Japan to reform crypto-corporate tax law

The Japanese government has announced that it will evaluate the crypto tax rules applicable to companies in fiscal year 2023. The Financial Services Agency and the Ministry of Economy, Trade and Industry (METI) will conduct the assessment of how these digital asset companies will use digital assets to drive forward the growth of startups.

The tax reform request for fiscal year 2023 has aimed to address key issues that the advocacy groups have stated are roadblocks to crypto adoption in Japan. The two eminent crypto advocacy groups in Japan, The Japan Crypto-Asset Business Association and the Japan Crypto-Asset Exchange Association (JVCEA) had issued this request to lower tax rates for individual investors on crypto income.

This proposal has primarily been intended to address the need for better individual tax filing and the general importance of digital assets in the Web3 industry in Japan. This has been part of the proposal after the advocacy groups compared Japan’s digital wealth tax system with that of other nations.

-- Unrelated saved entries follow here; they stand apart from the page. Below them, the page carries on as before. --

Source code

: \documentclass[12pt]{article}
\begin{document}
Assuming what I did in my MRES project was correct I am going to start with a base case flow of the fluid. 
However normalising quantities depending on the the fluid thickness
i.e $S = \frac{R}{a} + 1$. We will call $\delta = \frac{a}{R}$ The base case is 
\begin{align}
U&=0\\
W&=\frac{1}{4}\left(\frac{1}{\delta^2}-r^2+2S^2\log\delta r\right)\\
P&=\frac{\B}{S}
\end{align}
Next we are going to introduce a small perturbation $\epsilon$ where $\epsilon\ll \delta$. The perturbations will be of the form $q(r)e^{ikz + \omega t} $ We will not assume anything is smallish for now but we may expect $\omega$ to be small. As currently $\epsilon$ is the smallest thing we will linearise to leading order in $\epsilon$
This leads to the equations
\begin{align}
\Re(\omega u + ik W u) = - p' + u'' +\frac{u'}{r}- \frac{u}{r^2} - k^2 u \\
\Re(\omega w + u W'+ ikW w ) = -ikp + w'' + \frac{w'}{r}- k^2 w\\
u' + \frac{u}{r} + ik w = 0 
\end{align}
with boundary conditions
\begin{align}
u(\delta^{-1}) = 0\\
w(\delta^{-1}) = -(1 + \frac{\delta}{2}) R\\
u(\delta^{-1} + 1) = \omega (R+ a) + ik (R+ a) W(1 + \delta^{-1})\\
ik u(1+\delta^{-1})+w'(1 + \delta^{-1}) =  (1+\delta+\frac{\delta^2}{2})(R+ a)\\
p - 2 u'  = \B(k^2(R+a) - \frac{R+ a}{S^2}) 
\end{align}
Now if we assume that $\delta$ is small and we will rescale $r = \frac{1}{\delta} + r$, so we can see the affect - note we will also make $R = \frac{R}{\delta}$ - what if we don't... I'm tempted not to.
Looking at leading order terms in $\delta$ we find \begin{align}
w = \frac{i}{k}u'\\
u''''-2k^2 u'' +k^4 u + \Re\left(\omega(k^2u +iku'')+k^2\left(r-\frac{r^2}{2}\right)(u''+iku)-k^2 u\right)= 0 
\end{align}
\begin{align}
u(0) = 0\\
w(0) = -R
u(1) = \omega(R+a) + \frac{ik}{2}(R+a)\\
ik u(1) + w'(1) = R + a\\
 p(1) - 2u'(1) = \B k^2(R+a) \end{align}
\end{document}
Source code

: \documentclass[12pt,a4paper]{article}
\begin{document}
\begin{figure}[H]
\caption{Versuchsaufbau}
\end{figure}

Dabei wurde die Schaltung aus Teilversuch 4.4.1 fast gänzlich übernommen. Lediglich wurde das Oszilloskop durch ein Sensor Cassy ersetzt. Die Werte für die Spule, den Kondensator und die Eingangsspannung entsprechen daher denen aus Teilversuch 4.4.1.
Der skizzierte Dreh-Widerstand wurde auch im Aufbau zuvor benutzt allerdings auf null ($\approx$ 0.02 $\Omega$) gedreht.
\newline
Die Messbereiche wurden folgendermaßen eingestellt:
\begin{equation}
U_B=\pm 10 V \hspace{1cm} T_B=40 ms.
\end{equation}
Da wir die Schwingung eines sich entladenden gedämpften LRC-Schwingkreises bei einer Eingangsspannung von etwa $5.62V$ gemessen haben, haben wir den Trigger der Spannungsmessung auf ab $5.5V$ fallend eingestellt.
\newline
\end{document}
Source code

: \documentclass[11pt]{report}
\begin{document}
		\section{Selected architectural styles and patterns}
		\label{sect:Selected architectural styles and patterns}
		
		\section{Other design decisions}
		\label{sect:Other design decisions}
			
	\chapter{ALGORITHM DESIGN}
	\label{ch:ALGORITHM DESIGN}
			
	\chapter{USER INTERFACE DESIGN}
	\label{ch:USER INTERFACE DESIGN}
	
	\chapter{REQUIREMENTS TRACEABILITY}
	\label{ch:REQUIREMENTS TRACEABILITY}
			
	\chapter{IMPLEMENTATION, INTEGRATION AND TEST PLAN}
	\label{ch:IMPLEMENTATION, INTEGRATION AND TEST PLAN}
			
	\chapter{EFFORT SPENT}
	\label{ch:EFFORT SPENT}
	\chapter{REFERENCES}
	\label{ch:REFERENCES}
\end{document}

Changes to the crypto taxation system

Tax authorities have said that the updated tax structure will take into account whether the companies holding cryptocurrency assets should be taxed when they generate profits from sales.

Regulators ensured that the agencies do not want to be a hindrance to the growth of the industry as a whole or even discourage digital asset companies from working in the country.

The proposal aims at a separate tax of 20% for individual investors with an option to carry forward losses for the next three years from the following year. The proposal has also mentioned the same tax structure that will apply to the crypto derivatives market.

The separate tax of 20% on digital asset income with the exemption of the unrealized gains will help to be a big relief for digital asset investors in Japan.

Currently, investors in Japan have to pay up to 55% on their crypto investments.

The tax reform proposal comes after the internal memo on tax reforms for digital assets was delayed in submission to Japan’s Financial Services Agency (FSA). The change in the reform is to ease the tax policy in the country due to many companies moving out of Japan and operating in Singapore and the United Arab Emirates, as they have easier regulation.

Strict tax rules

Currently, Japan imposed a 30% corporate tax on cryptocurrencies. This has actually caused a brain drain from the digital asset industry in Japan.

The advocacy groups have mentioned that because of such strict guidelines, Japan has caused companies to leave the country.

The reasons have been aimed at lack of consistency in the system and also the need to establish and stabilize the Web3 industry and also create a better environment for tax returns.